Hay momentos en la historia en que la prensa ilumina el camino, y hay otros en que se convierte en sombra.

Si algo nos ha enseñado este primer cuarto del siglo XXI en Costa Rica es que incluso las instituciones más nobles pueden extraviarse cuando olvidan a quién deben servir.

Desde 1833, cuando empezaron a imprimirse los primeros periódicos en el país, la prensa costarricense ha vivido tensiones, excesos, valientes rebeldías y silencios incómodos. Pero difícilmente ha atravesado una crisis de credibilidad tan profunda como la actual.

La relación entre política, poder económico y medios de comunicación nunca ha sido inocente. Esa danza viene de lejos. Sin embargo, durante décadas sobrevivieron periodistas que, aun dentro de estructuras imperfectas, defendieron la libertad de prensa como si fuera un templo civil.

Hoy el ciudadano percibe algo distinto. Percibe alineamientos, silencios selectivos, énfasis quirúrgicos. Percibe que la frontera entre información, opinión y negocio se volvió borrosa. Y cuando esa frontera se desdibuja, lo que se erosiona no es un gobierno ni una figura política, sino la confianza pública.

La historia nos recuerda que los pueblos no son espectadores eternos. En 1919, hartos de la dictadura de Federico Tinoco, ciudadanos incendiaron el periódico oficialista La Información, símbolo de un aparato propagandístico que asfixiaba libertades. No fue solo un acto contra un medio: fue un grito contra la complicidad.

Un siglo después, el ciudadano no necesita fuego. Necesita urnas. Y vota.

En 2022, una mayoría decidió romper con lo que percibía como una estructura cerrada, una especie de institucionalidad autoprotegida.

Más allá de simpatías o antipatías hacia el presidente Rodrigo Chaves, el mensaje fue claro: cuando la prensa no logra representar el espíritu crítico del ciudadano, este toma la palabra por cuenta propia.

El 1 de febrero reciente volvió a enviar una señal contundente.

No necesariamente a favor de una persona, sino en contra de lo que muchos perciben como una “casta” política y mediática desconectada del país real.

El problema de fondo no es apoyar o adversar a un gobierno. La democracia necesita prensa incómoda, fiscalizadora, implacable cuando haga falta. Lo que no puede permitirse es una prensa que confunda fiscalización con militancia, ni independencia con conveniencia.

Ignorar conferencias, amplificar errores y minimizar aciertos, o mezclar intereses comerciales con cobertura informativa, no daña a un presidente. Daña al ciudadano que depende de información rigurosa para tomar decisiones libres.

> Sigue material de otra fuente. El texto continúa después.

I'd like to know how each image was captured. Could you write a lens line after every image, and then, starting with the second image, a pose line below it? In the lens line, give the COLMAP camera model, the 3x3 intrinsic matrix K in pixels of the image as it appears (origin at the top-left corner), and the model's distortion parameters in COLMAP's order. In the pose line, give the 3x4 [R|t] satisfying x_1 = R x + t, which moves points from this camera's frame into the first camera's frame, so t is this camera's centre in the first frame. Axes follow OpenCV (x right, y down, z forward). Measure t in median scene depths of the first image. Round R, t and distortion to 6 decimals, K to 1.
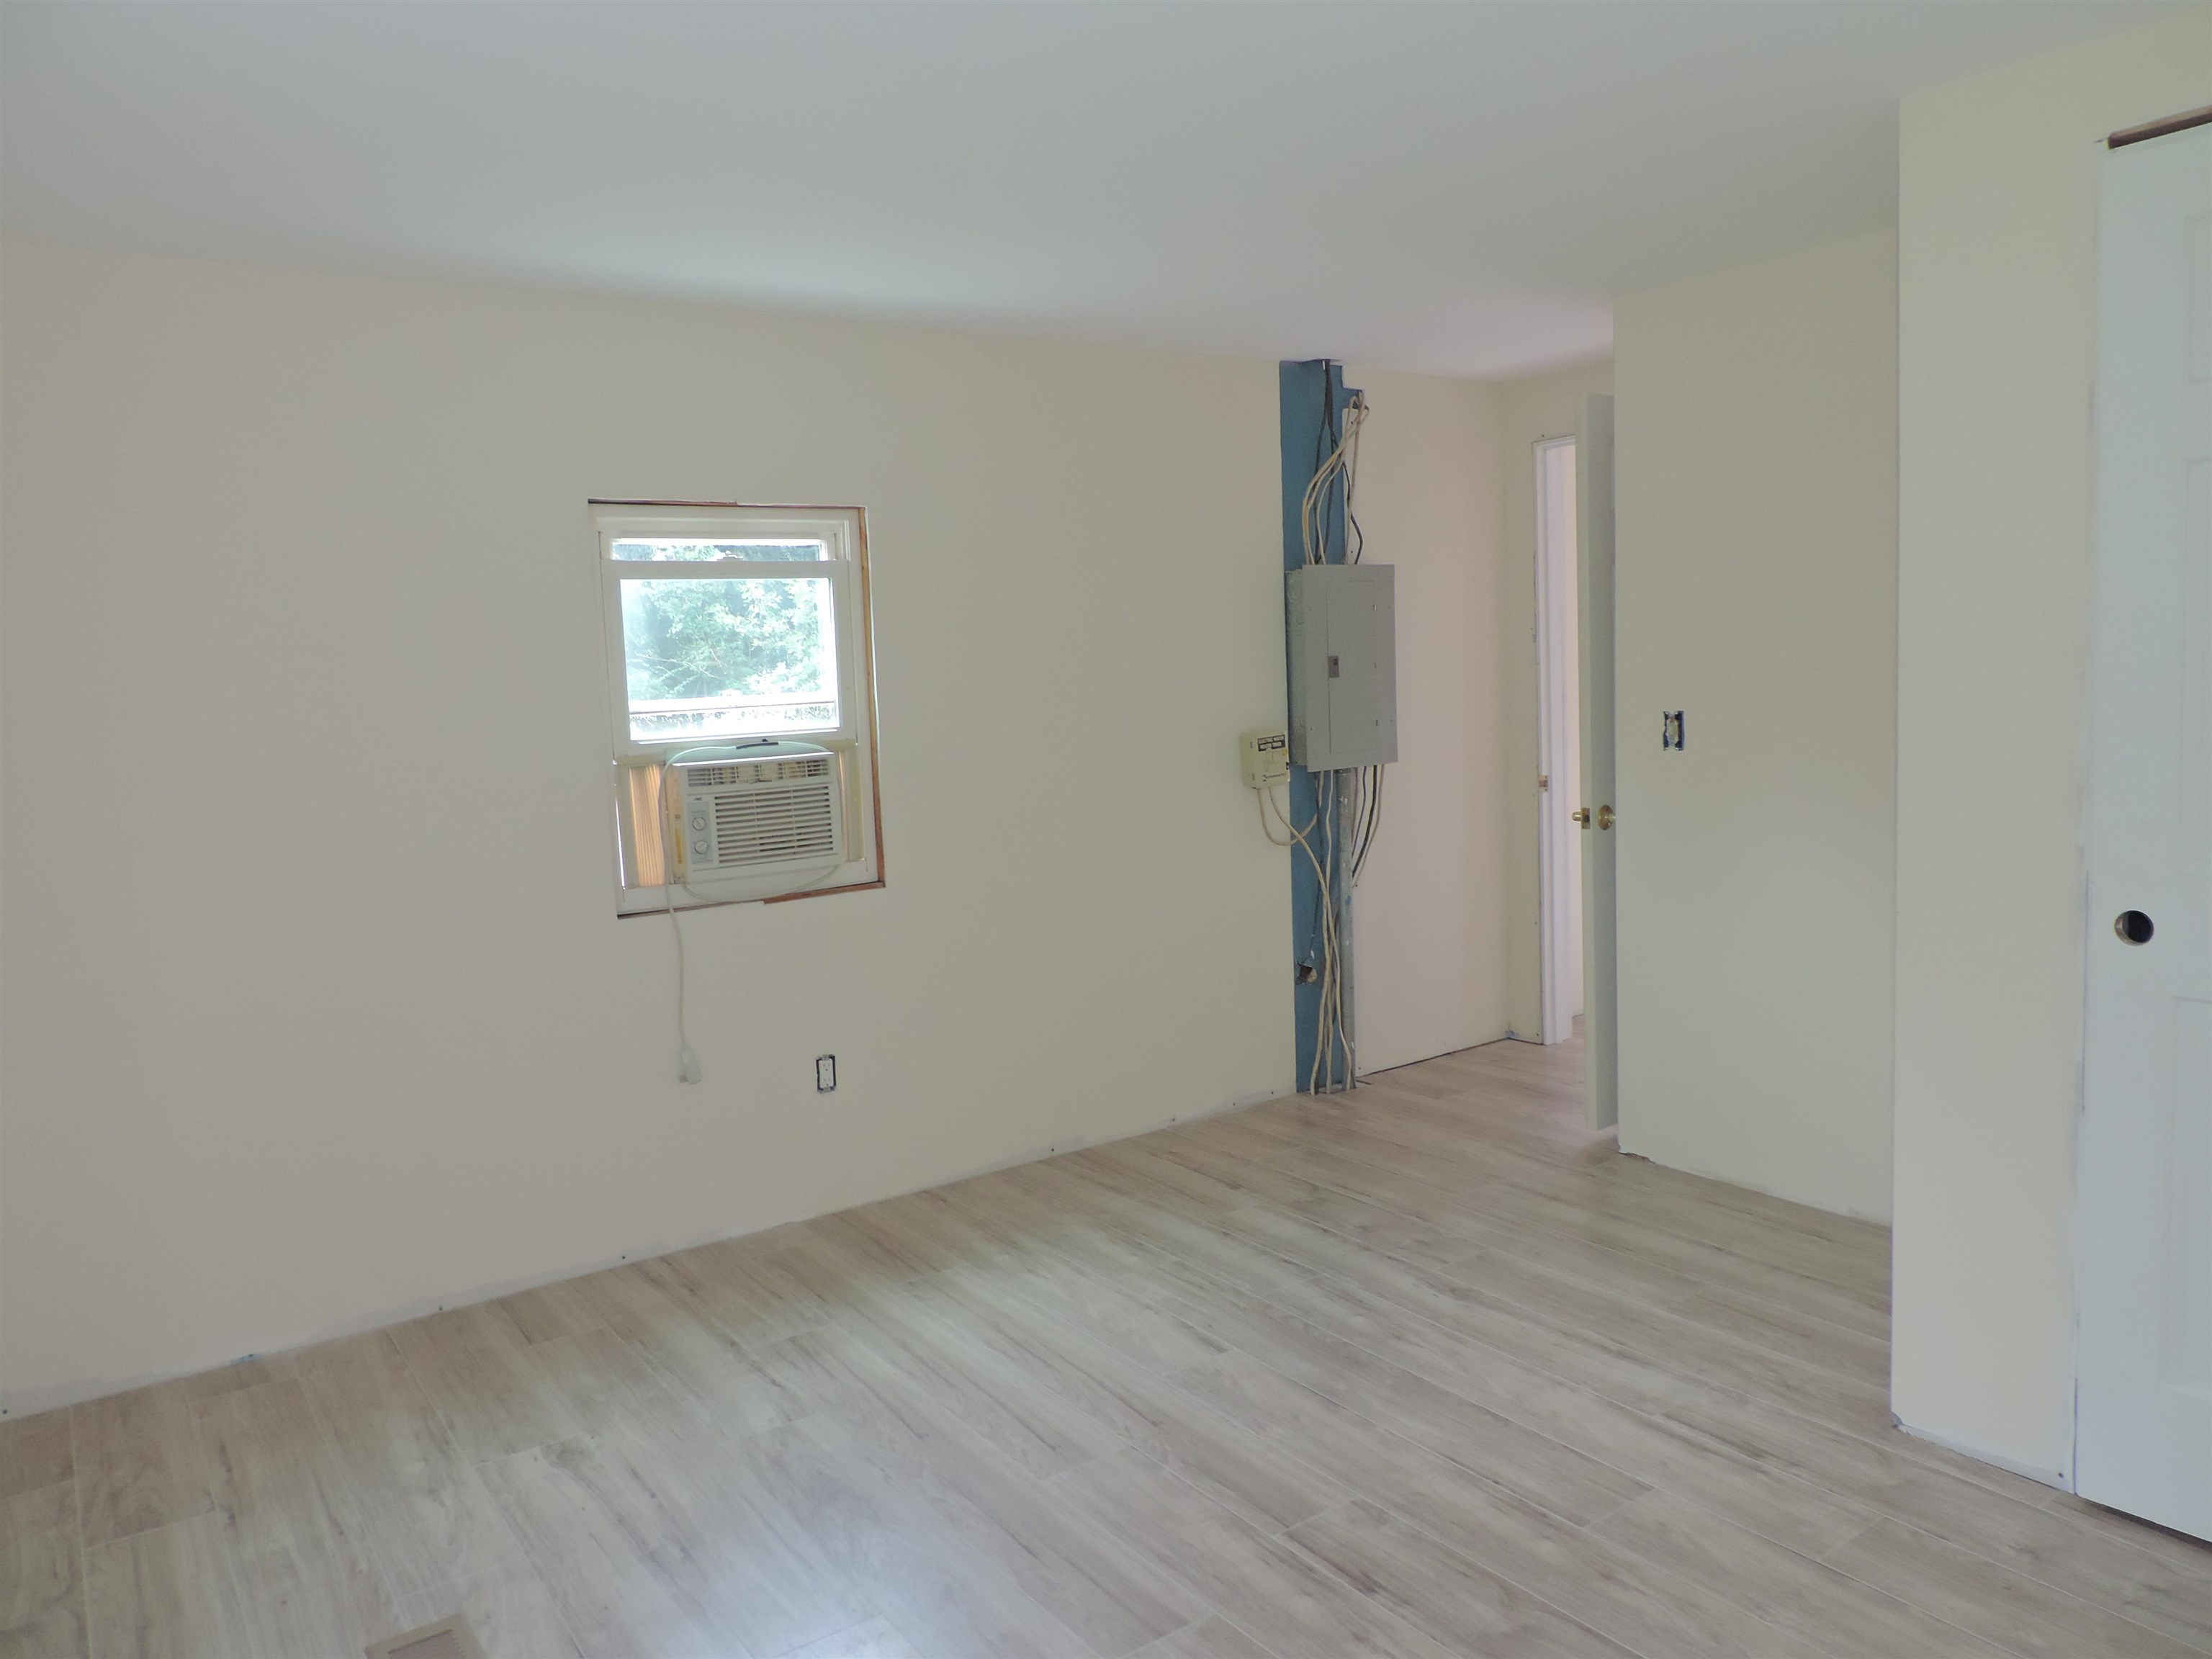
lens RADIAL K [[1580.2, 0, 1079.5], [0, 1580.2, 829.5], [0, 0, 1]] dist [-0.009859, -0.006031]
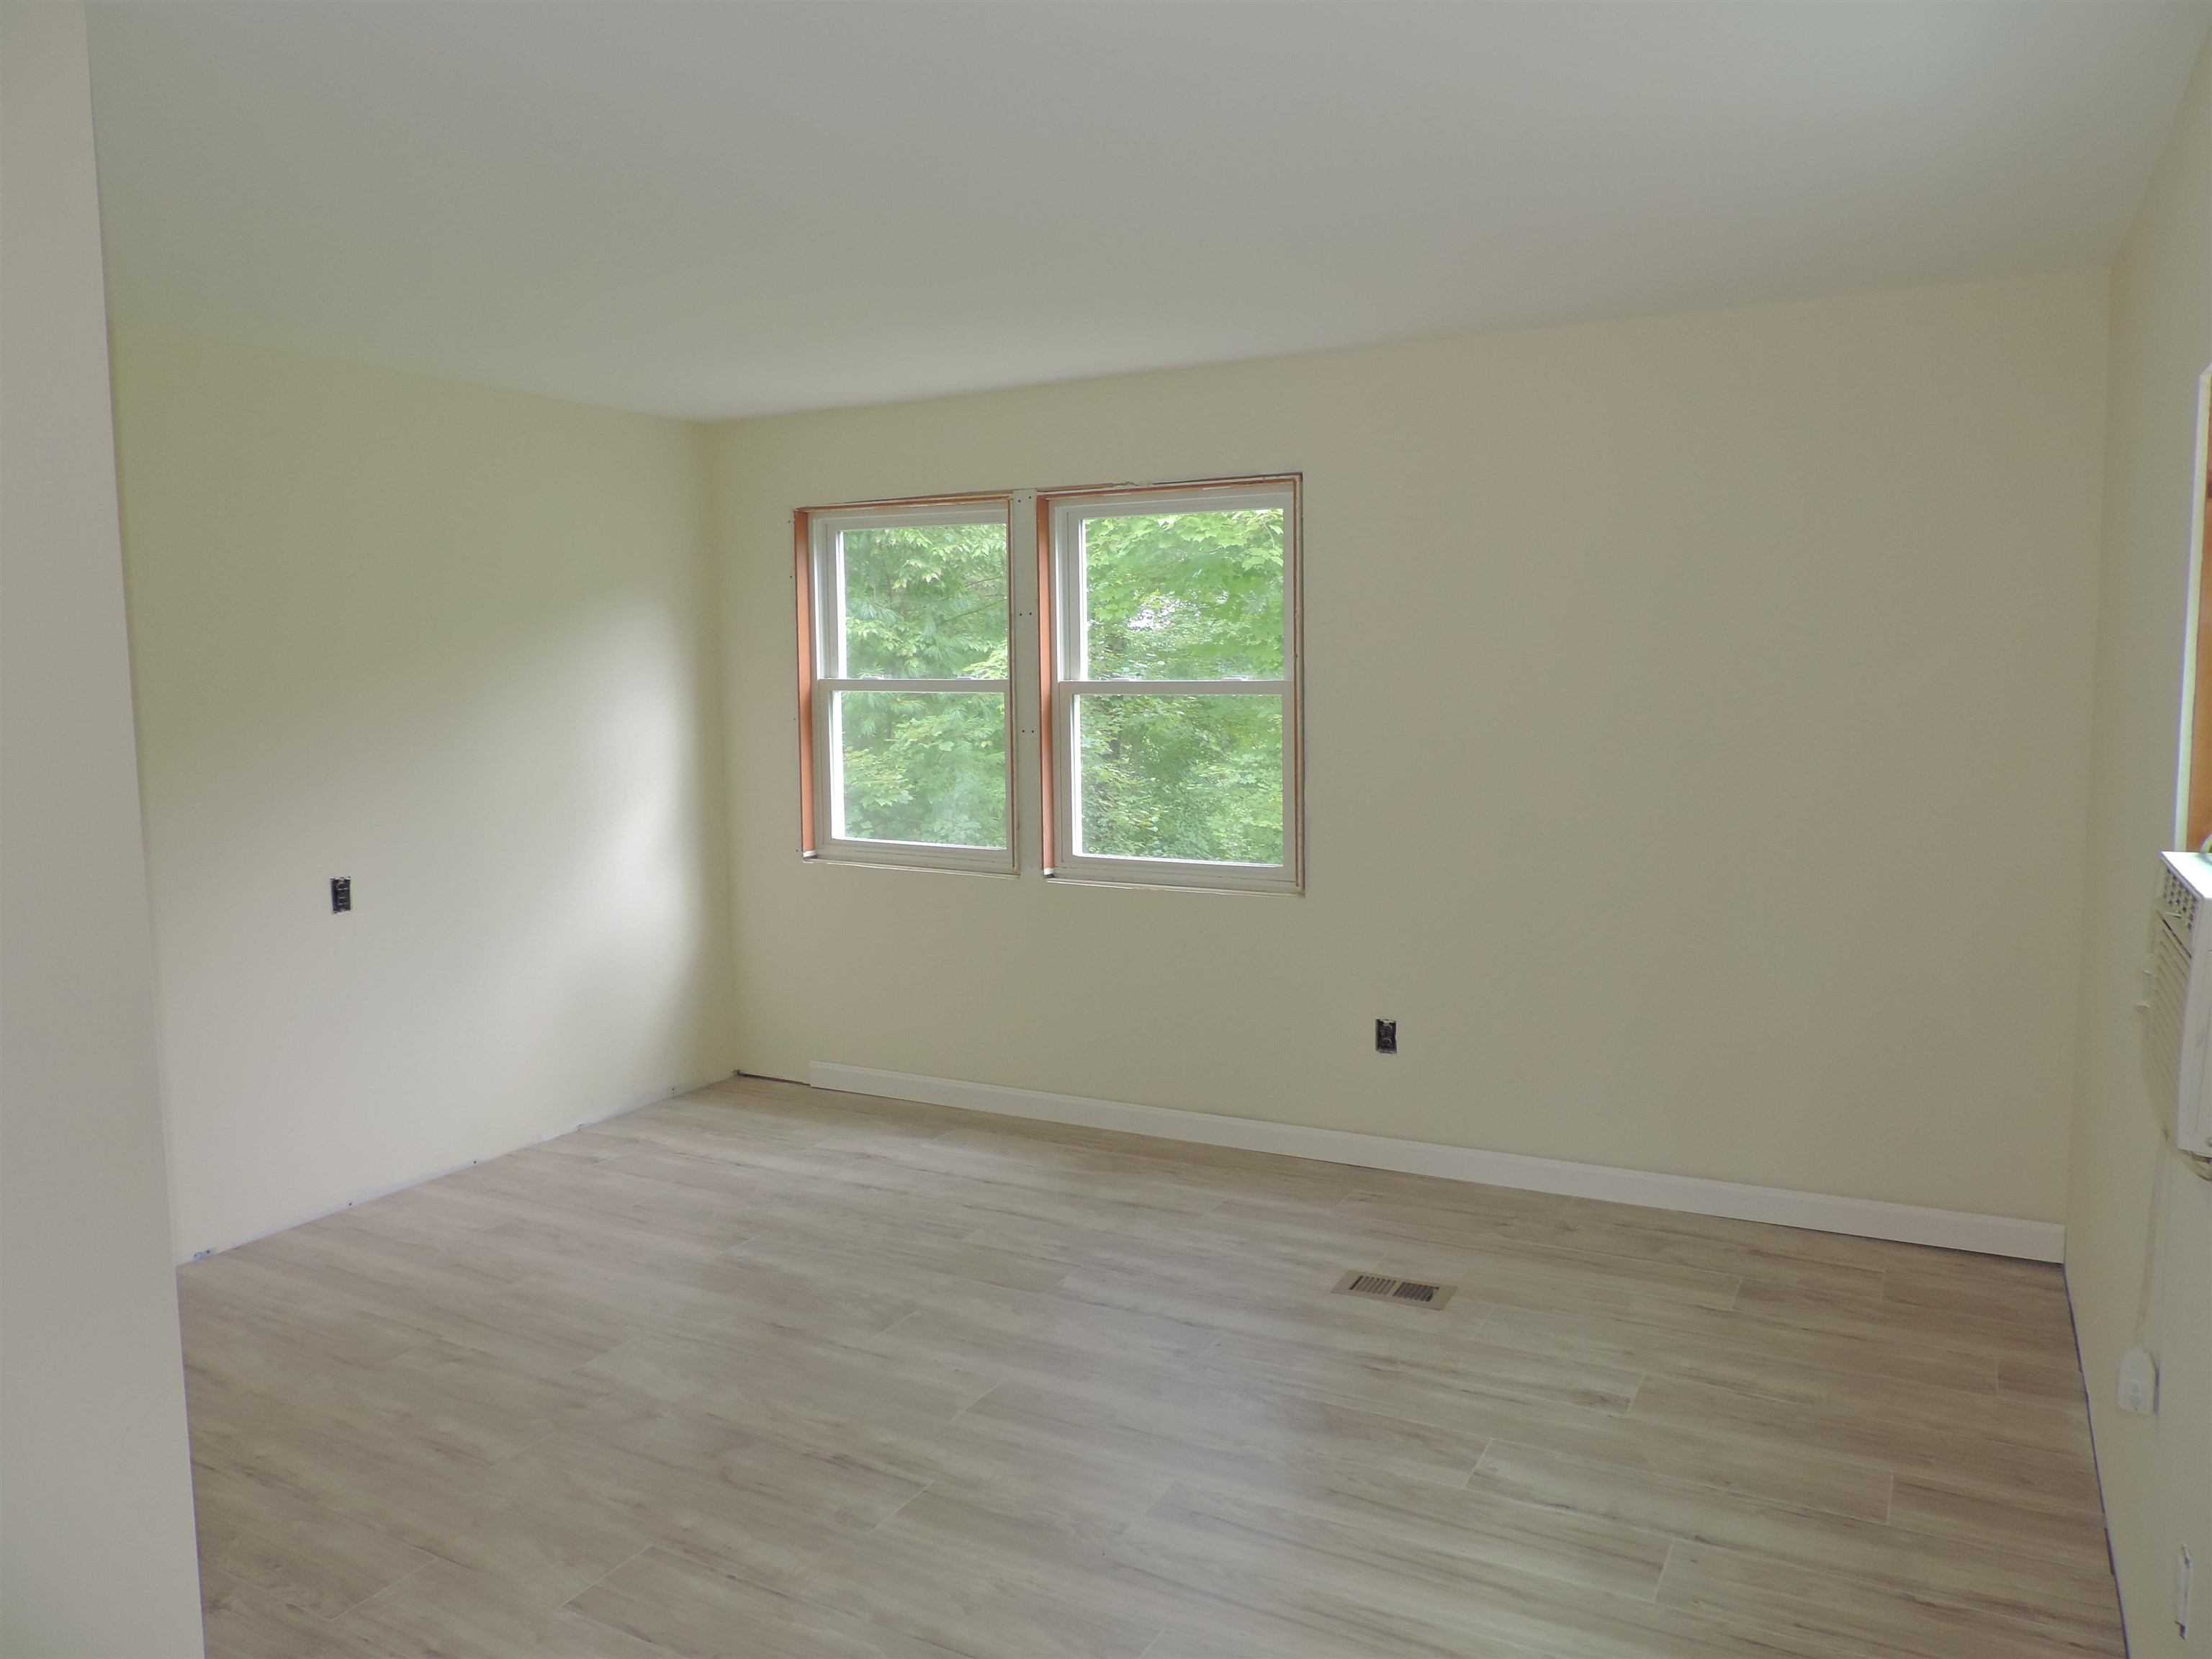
lens RADIAL K [[1580.2, 0, 1079.5], [0, 1580.2, 829.5], [0, 0, 1]] dist [-0.009859, -0.006031]
pose [[-0.898923, 0.099236, -0.426719, 0.439263], [0.003618, 0.975656, 0.219275, -0.231321], [0.438091, 0.195568, -0.877399, 1.848689]]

La prensa no está llamada a idolatrar a nadie. Está llamada a informar con precisión y separar con claridad el dato de la opinión. Puede oponerse editorialmente a un gobierno, y debe hacerlo si así lo considera. Pero en la sección informativa su lealtad no es con un partido ni con una élite económica. Es con la verdad verificable y con el lector.

Si la prensa falla, el pueblo corrige. Esa es la gran lección.

Costa Rica ha demostrado que su ciudadanía no es pasiva ni ingenua. Puede equivocarse, como cualquier sociedad, pero no renuncia a su derecho a decidir. Y ese músculo cívico, cuando se activa, se convierte en el verdadero contrapeso.

Ojalá los medios tradicionales lean este momento no como una derrota, sino como una oportunidad de reencontrarse con su misión original. No se trata de aplaudir al poder. Se trata de servir al ciudadano.

Porque, al final, cuando las instituciones titubean, siempre queda algo más firme: un pueblo que recuerda que la democracia no es herencia, es ejercicio diario.

Y eso, nos guste o no, es una bendición.